I tried my hardest not to break a shell, yet as I tried to configure a prop for one glorious food money shot, it gave way.
Now I know what you're thinking, "Jordan, this is a food post, but where is the animated gif?" We took many of the first bites, but there is no classy way to eat a taco that will ensure future employment in a respectable industry. But how will you know that they were good? Julie and I went back for seconds AND thirds.
I would like to thank Julie Nagan for the photography and Forest Taylor for being a taste-tester (to ensure it wasn't our fanaticism that kept us crunching). Forest described them as:
When asked how they tasted, Forest said:
Like spaghetti in taco shells.
And if he liked them:
So there you have it, folks, and for your sake, we elaborated on the iCarly original recipe and defined the parameters of it. So prepare your family for a Mexican-Italian-American fusion feast in 5… 4… 3… 2…
altered from iCarly
Makes: 4 servings | Prep Time: 20 min | Total Time: 20 min
8 hard taco shells
2 cups uncooked spaghetti (about 4 cups cooked)
2 tbsp olive oil
2 cups spaghetti sauce
1/4 cup chopped zucchini
1/4 cup chopped red pepper
1/4 cup chopped red onion
1/4 cup chopped mushrooms
1 garlic clove
Shredded mozzarella and parmesan
- Preheat oven according to your taco shells' packaging instructions. Prepare spaghetti according to packaging instructions.
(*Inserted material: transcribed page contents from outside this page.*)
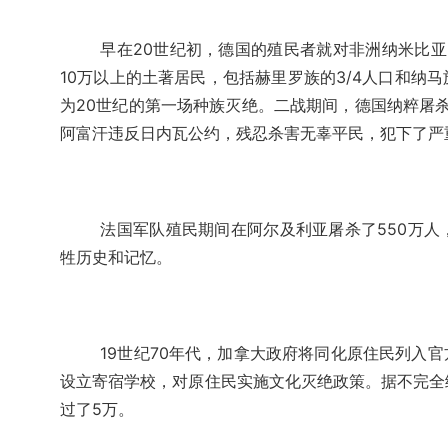
早在20世纪初，德国的殖民者就对非洲纳米比亚的
10万以上的土著居民，包括赫里罗族的3/4人口和纳
为20世纪的第一场种族灭绝。二战期间，德国纳粹屠杀
阿富汗违反日内瓦公约，残忍杀害无辜平民，犯下了严
法国军队殖民期间在阿尔及利亚屠杀了550万
牲历史和记忆。
19世纪70年代，加拿大政府将同化原住民列入
设立寄宿学校，对原住民实施文化灭绝政策。据不完全
过了5万。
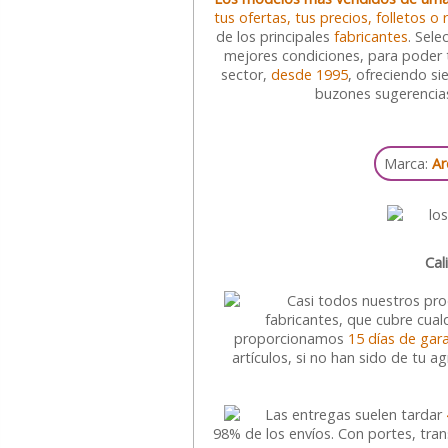
tus ofertas, tus precios, folletos o 
de los principales
fabricantes
. Sel
mejores condiciones, para poder tr
sector,
desde 1995
, ofreciendo s
buzones sugerencia
Marca:
Ar
Cal
Casi todos nuestros pr
fabricantes, que cubre cual
proporcionamos
15 días de gara
artículos, si no han sido de tu a
Las entregas suelen tardar
98% de los envíos. Con portes, tra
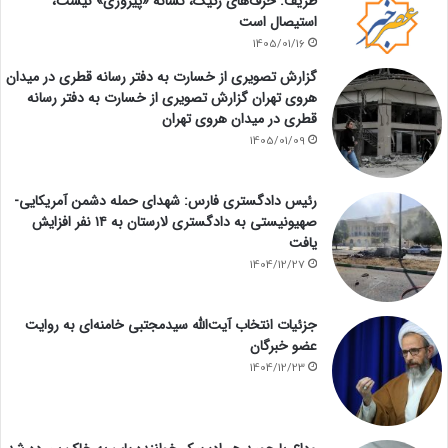
ظریف: حرف‌های رکیک، نشانه «پیروزی» نیست،
استیصال است
1405/01/16
گزارش تصویری از خسارت به دفتر رسانه قطری در میدان
هروی تهران گزارش تصویری از خسارت به دفتر رسانه
قطری در میدان هروی تهران
1405/01/09
رئیس دادگستری فارس: شهدای حمله دشمن آمریکایی-
صهیونیستی به دادگستری لارستان به ۱۴ نفر افزایش
یافت
1404/12/27
جزئیات انتخاب آیت‌الله سیدمجتبی خامنه‌ای به روایت
عضو خبرگان
1404/12/23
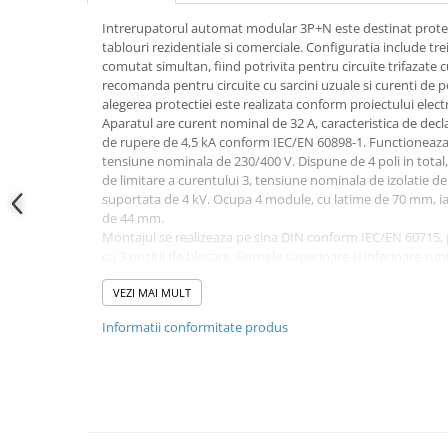
Power analyzer
Intrerupatorul automat modular 3P+N este destinat protecti
tablouri rezidentiale si comerciale. Configuratia include trei
Smart Meter
comutat simultan, fiind potrivita pentru circuite trifazate c
Statii de reincarcare
recomanda pentru circuite cu sarcini uzuale si curenti de 
alegerea protectiei este realizata conform proiectului electr
Cabluri
Aparatul are curent nominal de 32 A, caracteristica de dec
Accesorii cabluri
de rupere de 4,5 kA conform IEC/EN 60898-1. Functioneaza i
tensiune nominala de 230/400 V. Dispune de 4 poli in total, d
Alte accesorii
de limitare a curentului 3, tensiune nominala de izolatie de
Folie avertizoare
suportata de 4 kV. Ocupa 4 module, cu latime de 70 mm, i
de 44 mm.
LEA accesorii
Montajul se realizeaza pe sina DIN conform IEC/EN 60715, p
Papuci si mufe
cu 3 pozitii de blocare. Bornele superioare si inferioare sun
Cablu solar
alimentarea poate fi realizata de sus sau de jos. Aparatul 
de distributie; bornele accepta conductori rigizi sau multifil
VEZI MAI MULT
Cabluri coaxiale TV
Cuplul de strangere indicat pentru borne este de 2 pana la
Informatii conformitate produs
Gradul de protectie este IP20, astfel ca produsul trebuie in
Cabluri curenti slabi
carcasa care asigura protectia necesara la atingere si la in
Cabluri date
temperaturii ambientale de functionare este intre -25 grade
Dimensionarea circuitului, alegerea sectiunii conductoarelo
Cabluri Electrice
scurtcircuit disponibil si montajul trebuie realizate de perso
Cabluri energie joasa tensiune -
de sub tensiune.
aluminiu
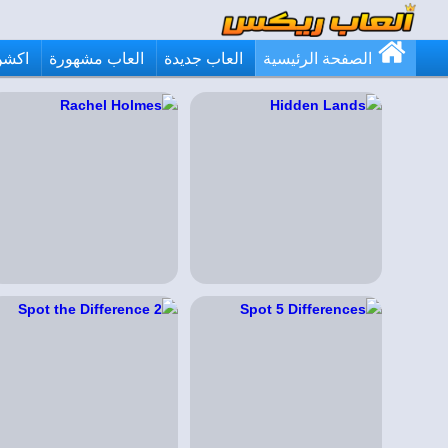
الصفحة الرئيسية
العاب جديدة
العاب مشهورة
اكشن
- In a sauce pan over a medium heat, heat olive oil. When oil is heated, add zucchini, red pepper and red onions. Add salt and pepper to taste. Sautee until onions become slightly transparent, add mushrooms and garlic. When mushrooms begin to soften, add spaghetti sauce. Heat until sauce begins to bubble.
- Bake your taco shells.
- Carefully add spaghetti to your taco shell using tongs. With spoon, top spaghetti with your sauce and vegetables. Top with mozzarella and parmesan cheese.